Military Use of Sonar Sounds OK to Court

LOS ANGELES -- The nation's high court ruled today that the U.S. Navy can continue use of long-range sonar in exercises off the Southern California coast, dismissing claims that the practice was harmful to whales and rejecting a Los Angeles judge's decision that the Navy was not exempt from environmental laws.

The Navy uses high-power sonar off the coast to train sailors in identifying hostile submarines beneath the Pacific, but environmentalists have for years claimed that the results spell disaster for marine life in the region and elsewhere.

"Even if the plaintiffs have shown irreparable injury from the Navy's training exercises, any such injury is outweighed by the public interest in effective, realistic training of sailors," the U.S. Supreme Court's written opinion states.

Today's ruling upheld the case brought by the government, which argued that President Bush had the constitutional power to exempt the Navy from environmental laws curbing the use of long-range sonar in the  Pacific Ocean.

In February, U.S. District Judge Florence-Marie Cooper ruled that Bush had overstepped his authority by signing a waiver that allowed the Navy to keep using sonar even with whales nearby. The government argued the Navy's training exercises were "essential to national security."

Environmentalists, led by the Natural Resources Defense Council, believe the high-intensity sound waves produced by sonar hurt dolphins, whales and other marine mammals, causing them to beach themselves in some cases.

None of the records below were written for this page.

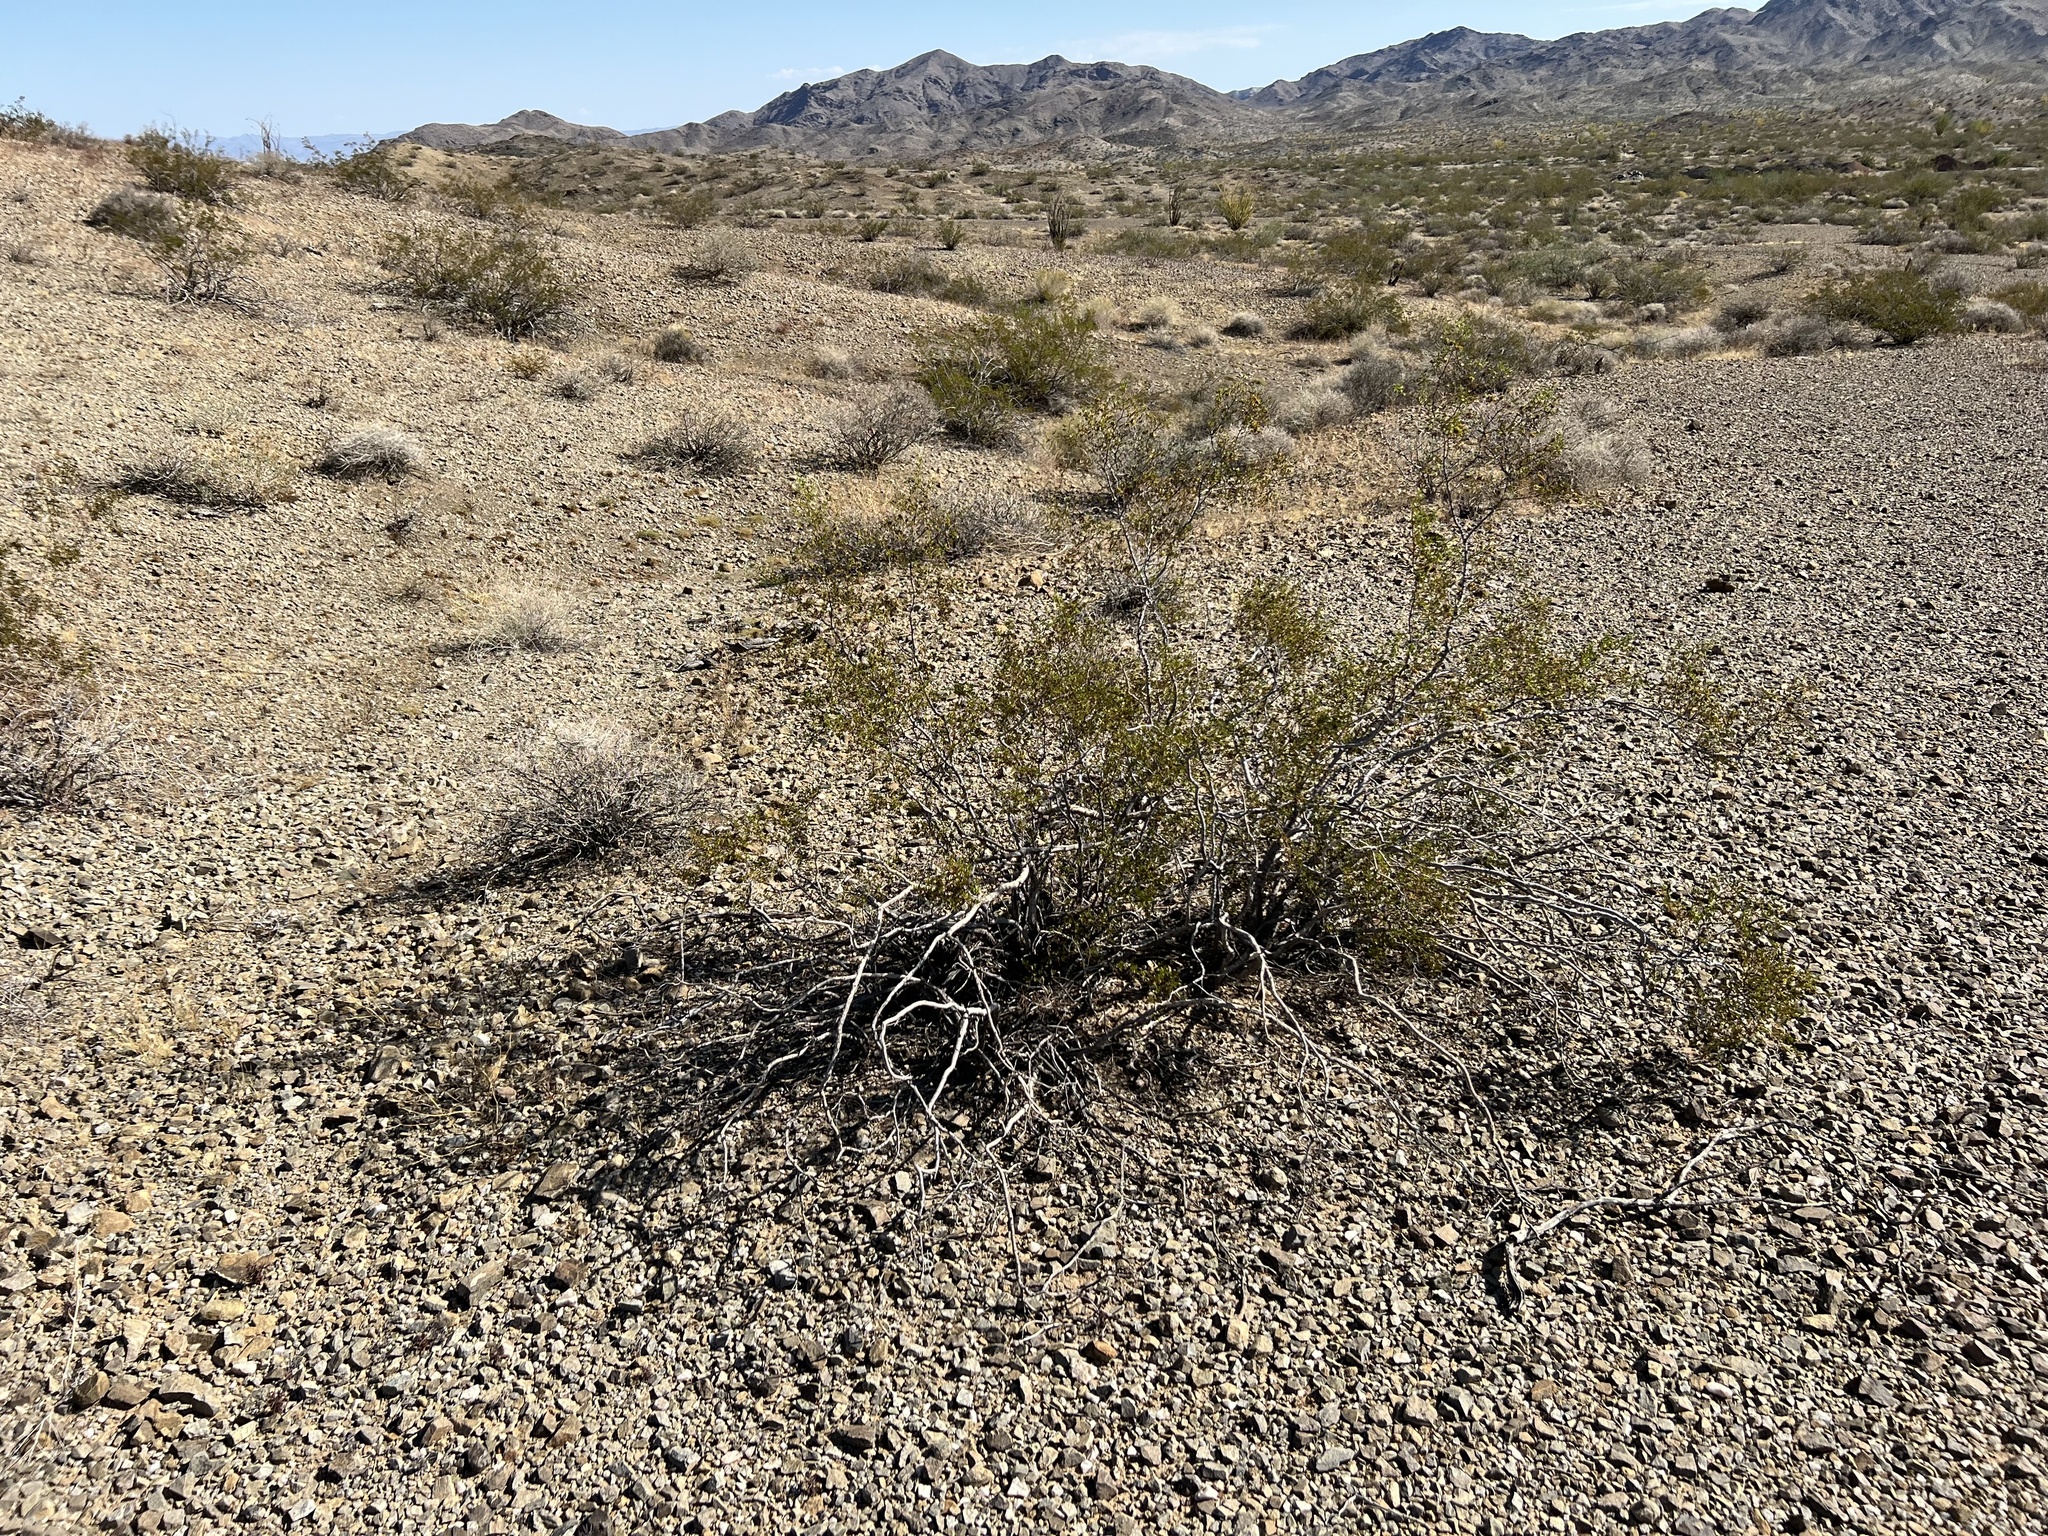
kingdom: Plantae
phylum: Tracheophyta
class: Magnoliopsida
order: Zygophyllales
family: Zygophyllaceae
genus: Larrea
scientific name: Larrea tridentata
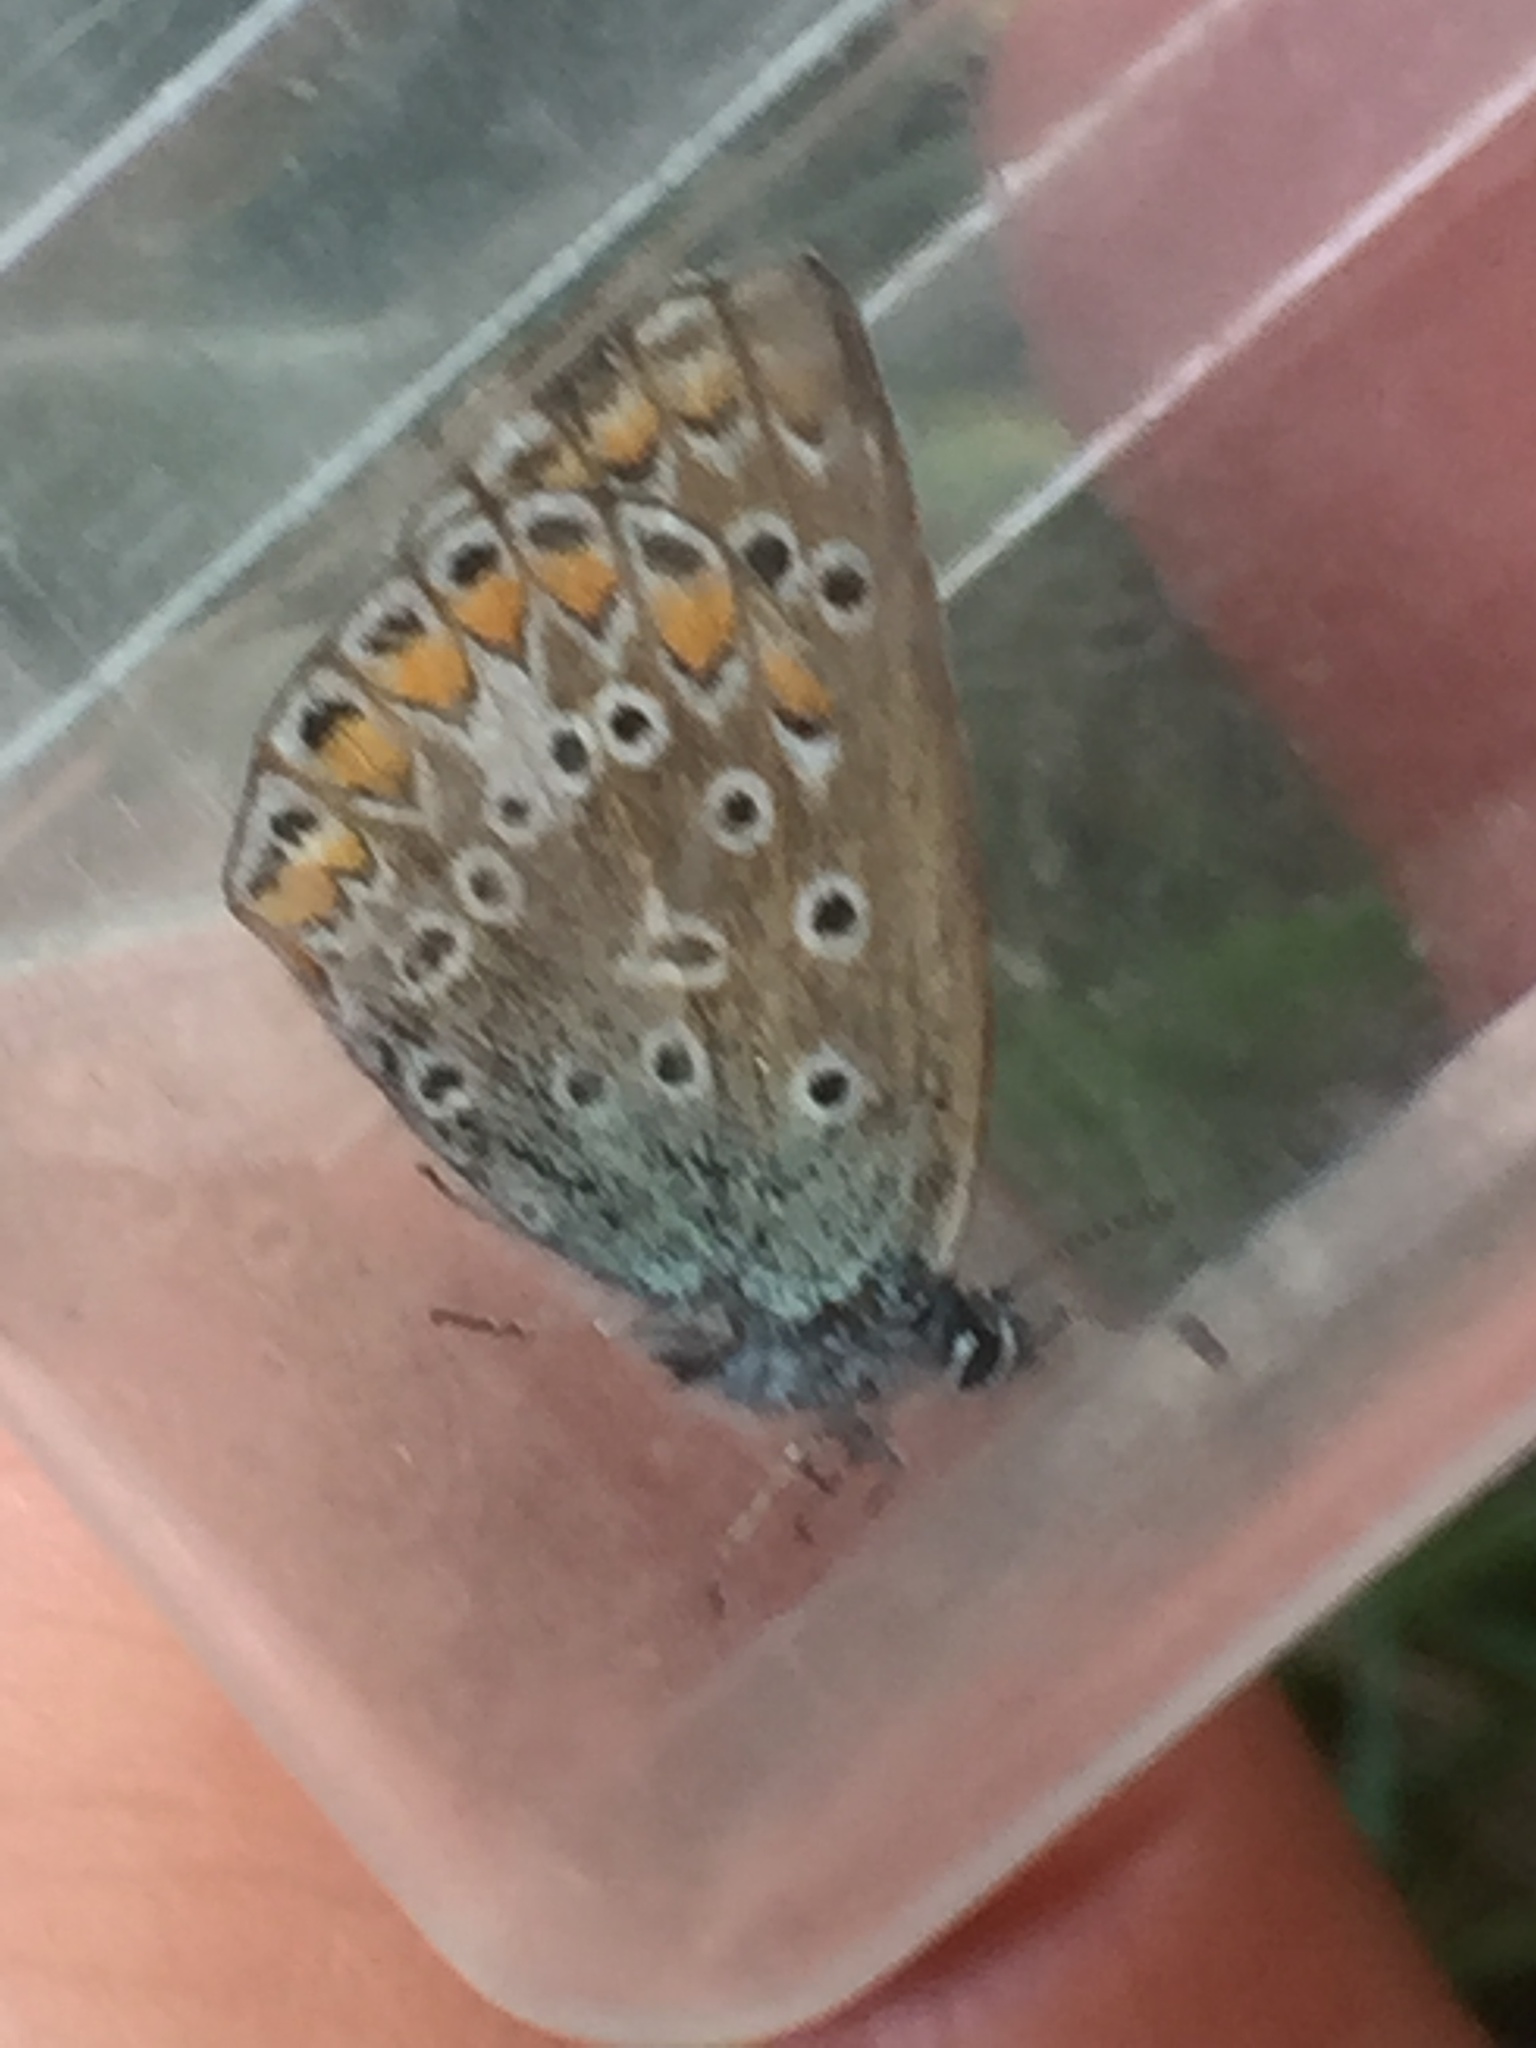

Some Navy sonar systems generate underwater sound waves as loud as 235 decibels, almost twice the noise levels of the rock band AC/DC in concert, according to the NRDC.
 
The high court's ruling rejects a preliminary injunction issued by Cooper on Jan. 3 that ordered the Navy to stop using sonar when marine mammals are within 2,200 yards, and to monitor its test area for one hour before tests begin to ensure no marine wildlife is in the area.